That claim presumes that a typical IPv6 router is using CPU-based
packet forwarding.  I believe that assumption to be incorrect.
(By the way, this assumption underlies a lot of the discussion
on the IPv6 list.  Those of us who build ("have built", in my own 
case) real routers try to speak up about this from time to time,
apparently without having much impact on WG thinking.

I believe that most deployed IPv6 routers are using ASIC-based
or FPGA-based forwarding of IPv6 packets.  NP-based forwarding
is not uncommon, but is probably less common.  An advantage
of NP-based forwarding engines or FPGA-based forwarding engines
is that new capabilities can be added on the fly.  While some
deployed ASIC-based forwarding engines are programmable, most 
IPv6-capable ASIC forwarding engines are not programmable.

Even the really low-cost consumer electronics routers that 
support IPv6 generally do so via commodity silicon packet 
processors offered by a range of different merchant silicon 
firms based in various countries (example: Broadcom).

Since the majority of the lifespan of IPv6 is well into the 
future, and deployment today remains pretty small today,
compared with say 3 years from now, re-allocating those 4 bits 
seems entirely possible to me.

> Also 16 bits might make it too easy for a malicious party
> to predict flow label values.

That makes no mathematical sense to me.

To the extent 16 bits is problematic, 20 bits also would be
problematic.  So that argument also does not make sense to me.
Even if someone has formal maths behind that claim, which so far
I haven't seen claimed on the IPv6 WG list, Moore's Law would
defeat any claim that 20 bits is adequate within ~5 years.

**TASK PROMPT**:
Can you write out the IPv6 forwarding text word for word, between "(By the way, this" and "on WG thinking.", inclusive? The material that comes next has no connection to the IPv6 forwarding text.

**STUDY MATERIAL**:
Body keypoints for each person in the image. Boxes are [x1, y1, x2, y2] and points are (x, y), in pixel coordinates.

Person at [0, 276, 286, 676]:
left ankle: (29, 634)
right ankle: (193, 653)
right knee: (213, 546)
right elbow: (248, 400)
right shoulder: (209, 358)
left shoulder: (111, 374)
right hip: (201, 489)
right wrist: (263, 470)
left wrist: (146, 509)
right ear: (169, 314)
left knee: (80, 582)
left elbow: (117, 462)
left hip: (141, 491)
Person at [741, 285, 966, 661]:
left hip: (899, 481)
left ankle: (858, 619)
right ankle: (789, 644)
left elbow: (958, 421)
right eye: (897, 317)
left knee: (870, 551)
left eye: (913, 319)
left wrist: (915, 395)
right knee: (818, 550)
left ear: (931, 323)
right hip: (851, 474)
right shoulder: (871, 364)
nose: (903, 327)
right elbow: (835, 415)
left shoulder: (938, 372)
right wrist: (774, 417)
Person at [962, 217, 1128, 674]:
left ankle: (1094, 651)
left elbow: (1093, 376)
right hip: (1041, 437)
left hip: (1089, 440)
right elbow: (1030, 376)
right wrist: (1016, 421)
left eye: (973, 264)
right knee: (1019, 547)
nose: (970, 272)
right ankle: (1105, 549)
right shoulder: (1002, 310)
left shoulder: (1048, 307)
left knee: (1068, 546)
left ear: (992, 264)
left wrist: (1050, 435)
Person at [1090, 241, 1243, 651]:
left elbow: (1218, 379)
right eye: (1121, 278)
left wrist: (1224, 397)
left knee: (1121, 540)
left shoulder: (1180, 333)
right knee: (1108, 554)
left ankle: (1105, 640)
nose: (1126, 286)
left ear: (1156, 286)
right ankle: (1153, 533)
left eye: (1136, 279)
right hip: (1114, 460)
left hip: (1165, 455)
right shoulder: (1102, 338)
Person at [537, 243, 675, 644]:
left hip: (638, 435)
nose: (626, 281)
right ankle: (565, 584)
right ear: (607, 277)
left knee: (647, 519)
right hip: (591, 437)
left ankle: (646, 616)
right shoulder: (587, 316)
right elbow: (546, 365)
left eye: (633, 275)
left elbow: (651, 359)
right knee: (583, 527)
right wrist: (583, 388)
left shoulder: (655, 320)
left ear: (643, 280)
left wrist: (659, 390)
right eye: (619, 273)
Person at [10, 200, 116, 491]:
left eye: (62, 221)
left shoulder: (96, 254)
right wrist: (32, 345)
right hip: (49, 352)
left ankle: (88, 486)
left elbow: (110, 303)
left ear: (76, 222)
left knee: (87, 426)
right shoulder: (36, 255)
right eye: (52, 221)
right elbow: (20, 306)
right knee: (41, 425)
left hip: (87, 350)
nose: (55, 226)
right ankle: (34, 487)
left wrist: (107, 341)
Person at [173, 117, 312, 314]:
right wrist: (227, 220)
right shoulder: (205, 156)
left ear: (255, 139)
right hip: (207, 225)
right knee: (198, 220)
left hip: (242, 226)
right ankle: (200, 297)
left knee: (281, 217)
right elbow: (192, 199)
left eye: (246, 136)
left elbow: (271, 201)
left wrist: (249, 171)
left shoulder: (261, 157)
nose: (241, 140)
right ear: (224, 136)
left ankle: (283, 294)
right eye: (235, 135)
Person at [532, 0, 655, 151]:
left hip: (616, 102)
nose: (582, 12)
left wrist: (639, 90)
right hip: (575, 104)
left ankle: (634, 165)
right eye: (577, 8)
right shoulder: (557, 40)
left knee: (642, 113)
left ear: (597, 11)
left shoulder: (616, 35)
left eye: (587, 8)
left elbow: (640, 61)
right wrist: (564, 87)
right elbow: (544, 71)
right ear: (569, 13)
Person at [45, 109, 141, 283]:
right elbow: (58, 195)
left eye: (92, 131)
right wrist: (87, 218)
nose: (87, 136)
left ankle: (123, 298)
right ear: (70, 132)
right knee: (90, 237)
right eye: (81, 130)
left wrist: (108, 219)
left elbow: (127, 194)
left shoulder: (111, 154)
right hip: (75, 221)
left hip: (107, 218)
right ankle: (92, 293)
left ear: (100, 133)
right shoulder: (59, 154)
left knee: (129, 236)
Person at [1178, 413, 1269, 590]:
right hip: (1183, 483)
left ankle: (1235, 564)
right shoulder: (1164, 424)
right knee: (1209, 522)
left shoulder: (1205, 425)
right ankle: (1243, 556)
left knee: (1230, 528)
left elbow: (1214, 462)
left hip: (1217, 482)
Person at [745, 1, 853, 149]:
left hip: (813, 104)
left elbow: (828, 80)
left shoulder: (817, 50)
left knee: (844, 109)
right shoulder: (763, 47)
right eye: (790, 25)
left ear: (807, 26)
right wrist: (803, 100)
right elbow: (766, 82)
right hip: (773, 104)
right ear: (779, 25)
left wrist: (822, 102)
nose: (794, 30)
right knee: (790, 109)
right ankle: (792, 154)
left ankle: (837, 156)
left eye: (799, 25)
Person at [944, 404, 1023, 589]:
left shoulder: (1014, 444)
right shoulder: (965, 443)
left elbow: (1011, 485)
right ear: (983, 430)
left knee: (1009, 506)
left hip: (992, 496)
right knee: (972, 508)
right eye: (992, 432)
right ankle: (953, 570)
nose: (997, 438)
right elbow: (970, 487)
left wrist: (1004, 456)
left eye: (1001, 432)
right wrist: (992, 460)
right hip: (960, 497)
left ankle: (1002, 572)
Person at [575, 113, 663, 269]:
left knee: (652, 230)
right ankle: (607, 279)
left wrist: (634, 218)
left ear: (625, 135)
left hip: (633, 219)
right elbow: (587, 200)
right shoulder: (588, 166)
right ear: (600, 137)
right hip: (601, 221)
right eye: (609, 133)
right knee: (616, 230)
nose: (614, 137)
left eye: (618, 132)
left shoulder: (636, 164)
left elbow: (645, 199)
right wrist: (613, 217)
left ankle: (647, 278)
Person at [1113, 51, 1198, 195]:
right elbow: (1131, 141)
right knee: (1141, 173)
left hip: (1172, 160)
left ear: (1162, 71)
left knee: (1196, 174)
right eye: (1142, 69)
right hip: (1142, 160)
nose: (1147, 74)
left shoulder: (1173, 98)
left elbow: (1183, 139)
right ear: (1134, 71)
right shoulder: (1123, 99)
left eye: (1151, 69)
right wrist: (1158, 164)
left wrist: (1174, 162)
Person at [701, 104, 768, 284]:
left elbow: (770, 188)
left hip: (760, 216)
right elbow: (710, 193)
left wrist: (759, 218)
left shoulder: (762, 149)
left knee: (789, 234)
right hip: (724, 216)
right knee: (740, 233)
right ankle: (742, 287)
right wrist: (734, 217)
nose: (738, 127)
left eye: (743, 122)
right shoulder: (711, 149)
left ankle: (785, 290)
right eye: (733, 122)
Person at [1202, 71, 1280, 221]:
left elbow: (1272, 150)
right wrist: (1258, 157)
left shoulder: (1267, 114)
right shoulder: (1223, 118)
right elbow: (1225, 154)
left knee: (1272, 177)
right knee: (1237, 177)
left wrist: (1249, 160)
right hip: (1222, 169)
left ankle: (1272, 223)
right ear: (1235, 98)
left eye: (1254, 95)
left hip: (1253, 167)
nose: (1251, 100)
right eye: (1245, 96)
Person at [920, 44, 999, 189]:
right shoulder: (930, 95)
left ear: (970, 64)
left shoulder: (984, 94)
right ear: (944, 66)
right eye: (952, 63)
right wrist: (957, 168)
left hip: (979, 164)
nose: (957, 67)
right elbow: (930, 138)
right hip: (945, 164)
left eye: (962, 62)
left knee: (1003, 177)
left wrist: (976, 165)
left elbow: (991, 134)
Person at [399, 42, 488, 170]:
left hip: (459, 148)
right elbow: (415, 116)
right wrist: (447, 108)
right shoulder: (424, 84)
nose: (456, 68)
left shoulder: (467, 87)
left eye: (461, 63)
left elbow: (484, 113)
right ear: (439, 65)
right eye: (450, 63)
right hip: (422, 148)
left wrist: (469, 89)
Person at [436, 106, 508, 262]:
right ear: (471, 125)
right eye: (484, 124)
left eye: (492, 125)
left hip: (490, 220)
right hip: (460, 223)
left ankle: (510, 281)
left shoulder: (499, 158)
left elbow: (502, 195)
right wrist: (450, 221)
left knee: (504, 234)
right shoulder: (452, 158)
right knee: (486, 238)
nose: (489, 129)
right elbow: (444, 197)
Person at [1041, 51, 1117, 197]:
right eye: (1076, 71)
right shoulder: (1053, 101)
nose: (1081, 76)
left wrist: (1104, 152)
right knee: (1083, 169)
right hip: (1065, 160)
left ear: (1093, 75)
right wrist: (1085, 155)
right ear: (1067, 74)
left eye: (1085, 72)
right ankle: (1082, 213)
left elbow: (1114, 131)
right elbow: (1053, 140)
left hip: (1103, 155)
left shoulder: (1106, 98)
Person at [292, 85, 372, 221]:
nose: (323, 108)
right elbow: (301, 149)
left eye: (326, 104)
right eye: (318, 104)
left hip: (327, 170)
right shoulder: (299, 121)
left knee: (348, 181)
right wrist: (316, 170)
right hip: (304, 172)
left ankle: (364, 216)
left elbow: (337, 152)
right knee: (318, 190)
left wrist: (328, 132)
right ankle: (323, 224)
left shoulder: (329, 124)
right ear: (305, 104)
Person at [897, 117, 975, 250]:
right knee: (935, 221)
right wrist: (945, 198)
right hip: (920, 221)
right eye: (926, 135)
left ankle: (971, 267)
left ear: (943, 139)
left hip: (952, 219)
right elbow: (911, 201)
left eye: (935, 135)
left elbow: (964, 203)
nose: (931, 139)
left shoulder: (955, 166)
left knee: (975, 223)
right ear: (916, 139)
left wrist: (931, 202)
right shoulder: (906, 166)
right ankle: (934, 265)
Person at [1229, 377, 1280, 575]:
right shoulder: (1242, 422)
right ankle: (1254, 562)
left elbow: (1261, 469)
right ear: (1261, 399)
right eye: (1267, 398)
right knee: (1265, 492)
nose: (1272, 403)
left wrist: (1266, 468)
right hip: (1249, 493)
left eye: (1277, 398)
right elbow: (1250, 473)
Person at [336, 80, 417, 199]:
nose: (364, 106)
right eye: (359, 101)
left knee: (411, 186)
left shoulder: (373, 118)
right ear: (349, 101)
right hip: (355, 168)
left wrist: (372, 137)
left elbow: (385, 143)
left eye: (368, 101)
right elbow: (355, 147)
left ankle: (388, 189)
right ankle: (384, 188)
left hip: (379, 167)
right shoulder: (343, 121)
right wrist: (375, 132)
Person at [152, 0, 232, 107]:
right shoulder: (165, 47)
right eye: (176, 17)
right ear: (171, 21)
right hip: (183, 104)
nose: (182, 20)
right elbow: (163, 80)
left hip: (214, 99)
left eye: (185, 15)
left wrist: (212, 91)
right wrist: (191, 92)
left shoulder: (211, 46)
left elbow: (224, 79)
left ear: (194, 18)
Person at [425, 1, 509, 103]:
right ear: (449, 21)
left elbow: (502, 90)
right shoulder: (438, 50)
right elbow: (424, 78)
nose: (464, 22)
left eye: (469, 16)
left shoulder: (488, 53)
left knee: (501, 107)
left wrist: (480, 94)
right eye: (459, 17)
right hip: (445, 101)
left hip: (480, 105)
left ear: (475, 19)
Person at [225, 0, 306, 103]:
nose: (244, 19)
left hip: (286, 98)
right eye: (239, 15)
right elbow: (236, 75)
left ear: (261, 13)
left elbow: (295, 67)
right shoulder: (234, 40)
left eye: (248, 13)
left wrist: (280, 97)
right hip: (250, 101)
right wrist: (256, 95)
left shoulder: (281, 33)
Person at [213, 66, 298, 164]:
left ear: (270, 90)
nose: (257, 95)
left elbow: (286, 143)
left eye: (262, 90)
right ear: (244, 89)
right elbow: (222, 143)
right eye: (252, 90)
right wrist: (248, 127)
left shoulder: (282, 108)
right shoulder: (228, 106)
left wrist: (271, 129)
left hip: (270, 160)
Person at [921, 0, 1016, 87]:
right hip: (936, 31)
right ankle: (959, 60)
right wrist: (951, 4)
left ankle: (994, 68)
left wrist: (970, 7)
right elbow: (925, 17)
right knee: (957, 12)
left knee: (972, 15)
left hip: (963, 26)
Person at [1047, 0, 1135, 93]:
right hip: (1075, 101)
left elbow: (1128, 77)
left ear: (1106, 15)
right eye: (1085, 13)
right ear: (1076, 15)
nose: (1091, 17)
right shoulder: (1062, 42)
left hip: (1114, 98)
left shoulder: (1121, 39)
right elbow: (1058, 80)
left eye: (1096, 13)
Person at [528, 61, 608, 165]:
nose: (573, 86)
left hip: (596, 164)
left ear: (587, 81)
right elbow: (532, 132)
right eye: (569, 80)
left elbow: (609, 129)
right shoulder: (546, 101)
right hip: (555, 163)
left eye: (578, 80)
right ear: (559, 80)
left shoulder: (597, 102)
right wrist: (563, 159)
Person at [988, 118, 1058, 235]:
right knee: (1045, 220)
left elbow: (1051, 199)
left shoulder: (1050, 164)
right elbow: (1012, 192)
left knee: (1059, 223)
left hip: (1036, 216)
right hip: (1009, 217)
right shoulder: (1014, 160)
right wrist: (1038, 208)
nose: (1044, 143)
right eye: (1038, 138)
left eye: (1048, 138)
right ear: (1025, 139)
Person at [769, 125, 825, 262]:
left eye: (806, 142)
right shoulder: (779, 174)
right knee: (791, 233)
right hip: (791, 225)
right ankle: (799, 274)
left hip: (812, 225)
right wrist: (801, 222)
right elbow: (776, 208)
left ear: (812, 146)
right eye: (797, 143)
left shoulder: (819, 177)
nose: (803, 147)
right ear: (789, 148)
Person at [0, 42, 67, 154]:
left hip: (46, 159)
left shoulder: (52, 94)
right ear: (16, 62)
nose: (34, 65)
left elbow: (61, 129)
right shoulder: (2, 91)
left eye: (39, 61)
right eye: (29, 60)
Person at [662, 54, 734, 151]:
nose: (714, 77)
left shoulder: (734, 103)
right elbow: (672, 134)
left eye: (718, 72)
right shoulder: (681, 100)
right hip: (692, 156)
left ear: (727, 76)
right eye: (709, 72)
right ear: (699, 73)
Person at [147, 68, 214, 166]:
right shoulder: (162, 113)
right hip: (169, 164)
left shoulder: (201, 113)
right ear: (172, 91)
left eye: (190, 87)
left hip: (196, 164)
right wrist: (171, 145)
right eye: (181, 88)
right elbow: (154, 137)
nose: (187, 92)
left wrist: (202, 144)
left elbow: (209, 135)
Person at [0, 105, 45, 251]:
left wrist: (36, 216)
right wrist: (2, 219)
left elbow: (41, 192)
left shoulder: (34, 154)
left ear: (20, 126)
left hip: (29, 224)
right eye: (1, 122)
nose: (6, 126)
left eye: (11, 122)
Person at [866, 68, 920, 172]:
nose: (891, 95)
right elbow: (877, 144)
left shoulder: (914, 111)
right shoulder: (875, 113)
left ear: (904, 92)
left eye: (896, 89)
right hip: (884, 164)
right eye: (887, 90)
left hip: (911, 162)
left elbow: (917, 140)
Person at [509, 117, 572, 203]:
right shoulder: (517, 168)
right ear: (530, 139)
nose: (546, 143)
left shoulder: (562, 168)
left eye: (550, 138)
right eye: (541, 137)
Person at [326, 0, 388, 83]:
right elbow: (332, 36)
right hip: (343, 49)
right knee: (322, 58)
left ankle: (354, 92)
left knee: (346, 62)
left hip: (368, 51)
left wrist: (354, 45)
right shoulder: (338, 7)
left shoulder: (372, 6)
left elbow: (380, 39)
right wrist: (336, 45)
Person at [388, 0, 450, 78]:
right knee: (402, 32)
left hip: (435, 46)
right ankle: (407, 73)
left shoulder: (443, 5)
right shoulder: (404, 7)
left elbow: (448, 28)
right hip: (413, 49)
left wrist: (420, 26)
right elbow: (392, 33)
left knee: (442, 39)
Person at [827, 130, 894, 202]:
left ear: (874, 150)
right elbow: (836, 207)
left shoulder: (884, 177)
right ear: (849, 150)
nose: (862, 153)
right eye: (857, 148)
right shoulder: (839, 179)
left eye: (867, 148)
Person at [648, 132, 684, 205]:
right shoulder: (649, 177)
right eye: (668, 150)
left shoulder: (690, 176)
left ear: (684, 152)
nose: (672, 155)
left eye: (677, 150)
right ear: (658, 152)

**TASK RESPONSE**:
(By the way, this assumption underlies a lot of the discussion
on the IPv6 list.  Those of us who build ("have built", in my own 
case) real routers try to speak up about this from time to time,
apparently without having much impact on WG thinking.